What are surgery scars?
Surgery often leads to permanent scarring due to the incisions to the skin during the procedure. Your surgeon will close this wound to the best of their ability so that it will heal with minimal scarring.
Apart from the type of wound, its location, and the closure technique used, there are other factors that influence the type of scar you might get from surgery. Some you can control yourself, such as exposure to the sun or smoking, but others you can’t do anything about, including your age, genetic predispositions, phototype and ethnicity.
Scars are part of your body’s natural healing process.
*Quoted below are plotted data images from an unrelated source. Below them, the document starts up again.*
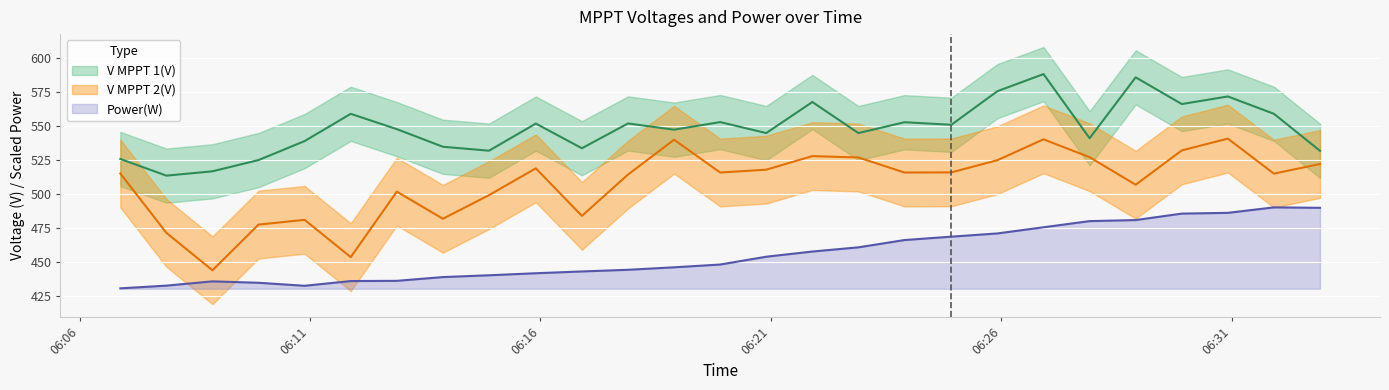

What are all the series names shown in the legend?

Power, V_MPPT_1, V_MPPT_2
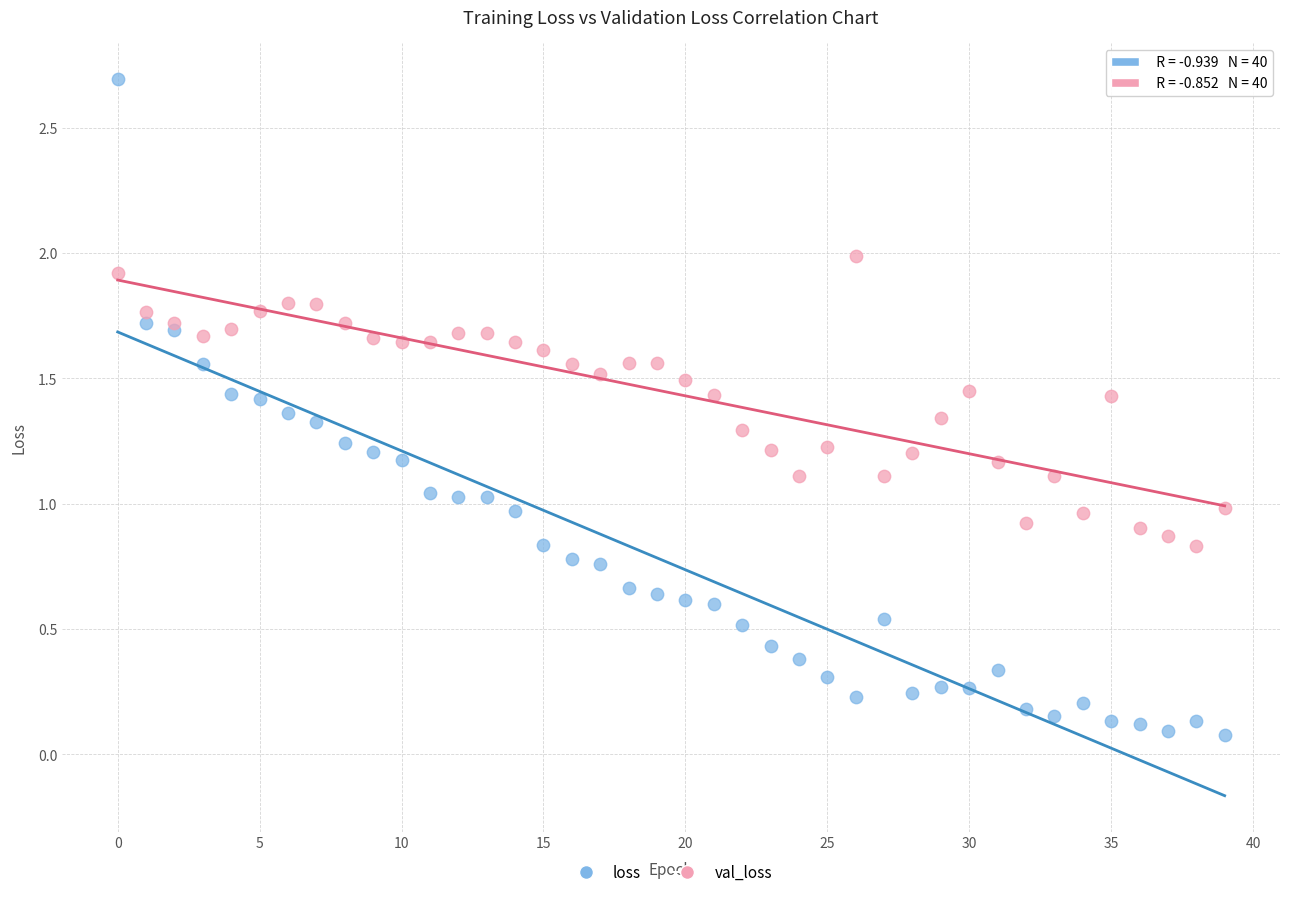

What are all the series names shown in the legend?

loss, val_loss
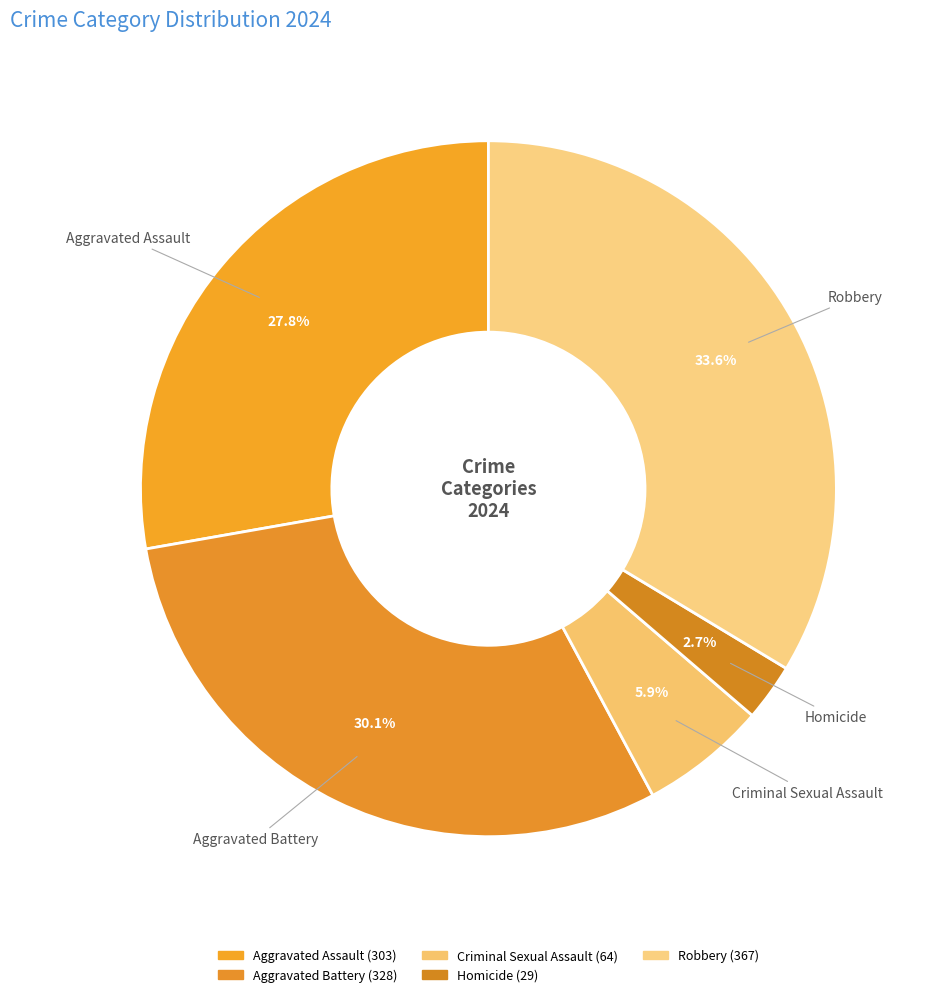

Which category has the smallest portion of the pie?

Homicide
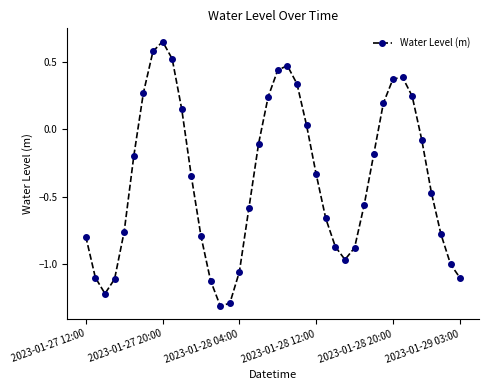

What is the minimum value shown in the chart?

-1.3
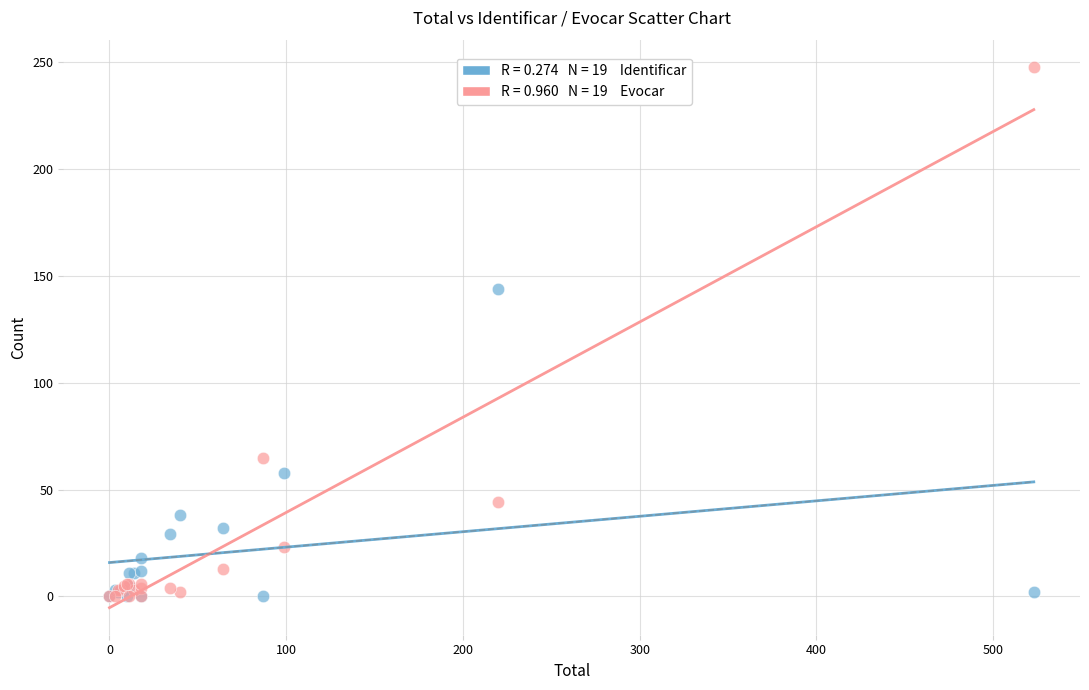

Across all series, what Y value is closest to 124?

144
Scar formation after surgery goes through three phases[1]:
- In the inflammation phase, which starts immediately after wound closure by the surgeon and lasts for about 1 week, the body initiates wound closure by coagulation.
- Over the next 1 to 2 weeks, fibrous tissue is formed by collagen and elastin synthesis, creating a scar that may be red and itchy. This is called the proliferative stage.
- During the final remodelling phase, the lower part of the scar undergoes a healing and remodeling process which ideally replaces the initially disorganized deposited collagen with organized collagen, making the scar paler, softer, and less sensitive.
The scar usually takes on its final appearance after 1 to 2 years. Typical scars after surgery are:
- Hypertrophic scars, which start to develop during the inflammatory phase after which they rapidly gain volume within the limits of the incision, and
- Keloid scars, which start to appear about a year after surgery and are sometimes painful or itchy. They are voluminous beyond the surgical incision and commonly appear in areas with thick skin and on darker skin types[2].